> Written request 1: In the concert account, the sentence beginning "The girls threw their curls up" describes what people did. List each of those actions along with who did it.
> Written request 2: Go on with the concert account, picking up right after its last sentence.

> Source passage:
·····
I’d seen him before in concert, sitting on a couch mere inches from his face… I knew to expect songs that’d make my heart swoon and stories that would cause the awkward giggle-snort to escape before I could pretend to be too cool.

Instead of a restaurant over the canal like the year before, that night found my feet stuck to a beer-splattered hardwood floor in an old church-turned-coffee-house that was roughly the same temperature as a baby chick incubator.

The girls threw their curls up in ponytails, the boys shed their jackets, I snuck around when security wasn’t looking & opened all the windows, and together we rocked & rolled.

Every concert crowd wants to feel special, we blush & cheer at compliments from artists who probably had no idea what city they’d arrived in till about four minutes before walking on stage.

And yet, it was a tad different tonight.
He stepped to the mic and thanked Indy for being a bit of family… for supporting him in droves for at least ten years.
He said that because of the history, the sense of familiarity, he felt comfortable playing the old ones… songs that today’s try-to-hard-hipsters wouldn’t even recognize.

And he strummed, and he opened his mouth, and “She drives down on Sunset, with the windows down, just so she can let it in… she knows he’s far gone now, but there still are pieces, pieces here still left of him.” spilled out.

And that was it.
And I was a goner.

Because, and Hillsong & Enya you’ll just have to forgive me… it’s the one song… the mostly unknown song… that soothes me from the first strum.  I’ve sat alone or driven alone or laid alone and just breathed with those lyrics on repeat for years;  feeling comforted for who-knows-what-reason.
And what reason do any of us really have to explain our favorite song?

But here I was with my feet glued to the maple by a dozen tacky layers of Heineken, not even trying to keep it all in.  I had my hand over my heart and my eyes clenched tight, and my mouth forming around every syllable I had memorized, because in that moment I felt loved totally by surprise.  It’s as if my God just wisped a curl behind my ear and stood with a solid hand on my shoulder while I swayed… that moment was just for me.
I can count on one hand the times I’ve felt a moment was orchestrated just for me.
·····
Entries from a collection:
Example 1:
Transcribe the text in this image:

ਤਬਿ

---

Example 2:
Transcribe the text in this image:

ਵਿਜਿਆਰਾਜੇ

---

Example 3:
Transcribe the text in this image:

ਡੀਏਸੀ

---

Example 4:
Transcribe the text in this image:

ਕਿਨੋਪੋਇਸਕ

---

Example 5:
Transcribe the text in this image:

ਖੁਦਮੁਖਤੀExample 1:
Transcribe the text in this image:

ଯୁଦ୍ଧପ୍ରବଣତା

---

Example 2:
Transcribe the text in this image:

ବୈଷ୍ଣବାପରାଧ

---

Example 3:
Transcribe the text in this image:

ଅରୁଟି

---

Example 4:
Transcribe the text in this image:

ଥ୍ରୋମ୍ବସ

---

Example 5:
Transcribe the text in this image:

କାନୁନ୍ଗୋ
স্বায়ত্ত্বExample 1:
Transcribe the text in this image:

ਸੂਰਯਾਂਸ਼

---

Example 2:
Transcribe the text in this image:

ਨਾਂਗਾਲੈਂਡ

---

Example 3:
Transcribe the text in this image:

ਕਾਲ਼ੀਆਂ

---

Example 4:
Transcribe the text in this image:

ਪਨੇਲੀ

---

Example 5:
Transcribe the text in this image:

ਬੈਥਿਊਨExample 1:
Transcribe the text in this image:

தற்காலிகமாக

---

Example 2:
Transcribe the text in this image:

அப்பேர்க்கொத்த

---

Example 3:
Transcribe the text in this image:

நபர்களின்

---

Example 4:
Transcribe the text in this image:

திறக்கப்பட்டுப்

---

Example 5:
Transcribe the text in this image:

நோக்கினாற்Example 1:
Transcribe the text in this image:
·····
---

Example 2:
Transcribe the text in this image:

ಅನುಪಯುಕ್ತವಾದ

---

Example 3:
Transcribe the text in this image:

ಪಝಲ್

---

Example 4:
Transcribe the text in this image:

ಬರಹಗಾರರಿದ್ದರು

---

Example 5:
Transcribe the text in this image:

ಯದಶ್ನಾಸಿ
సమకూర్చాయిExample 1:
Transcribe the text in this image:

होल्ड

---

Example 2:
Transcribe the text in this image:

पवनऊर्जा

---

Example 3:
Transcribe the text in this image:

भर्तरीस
·····
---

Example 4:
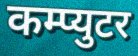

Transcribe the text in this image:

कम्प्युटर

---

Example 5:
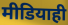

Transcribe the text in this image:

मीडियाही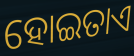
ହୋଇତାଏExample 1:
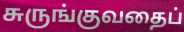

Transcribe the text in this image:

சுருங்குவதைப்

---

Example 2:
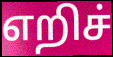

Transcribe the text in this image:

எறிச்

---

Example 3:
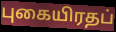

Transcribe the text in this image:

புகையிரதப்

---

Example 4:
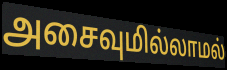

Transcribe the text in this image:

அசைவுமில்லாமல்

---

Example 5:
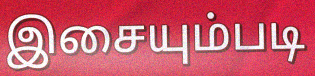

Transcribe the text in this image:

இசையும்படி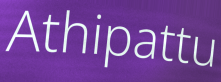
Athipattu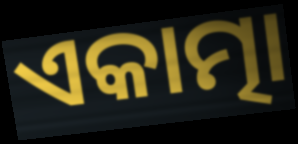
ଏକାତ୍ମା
·····
> Task response 1:
- The girls threw their curls up in ponytails.
- The boys shed their jackets.
- The narrator snuck around when security wasn't looking and opened all the windows.
- Everyone together rocked and rolled.

> Task response 2:
It’s the sweetest and shakiest and most overwhelming sense I’ve known.

Do we feel the most loved when the love comes as a surprise?

Do bouquets on our birthday feel less special than on just another Tuesday?
Do I expect to hear that I’m pretty when there is glitter & gloss involved, but does it reach deeper in my heart when you’ve seen this dress before?

I’m finding myself stuck in an odd place when it comes to love.

It’s on my mind to love better and it’s on my heart to love well every day, it’s an exhausting constant ribbon of thought that streams through me neverendingly.  I fall apart at the thought that I could’ve done it differently, done it better, done it at all.

And the other night I sat twisting my fingers at the dining room table trying to write out words of love to someone I wanted them to wash over, and I felt so completely inadequate.
Pen capped, I locked my twisting fingers into folded hands, tipped my chin down… and then gave up and put my head flat against the table and stretched my arms out in flailing hand gestures while I talked to God.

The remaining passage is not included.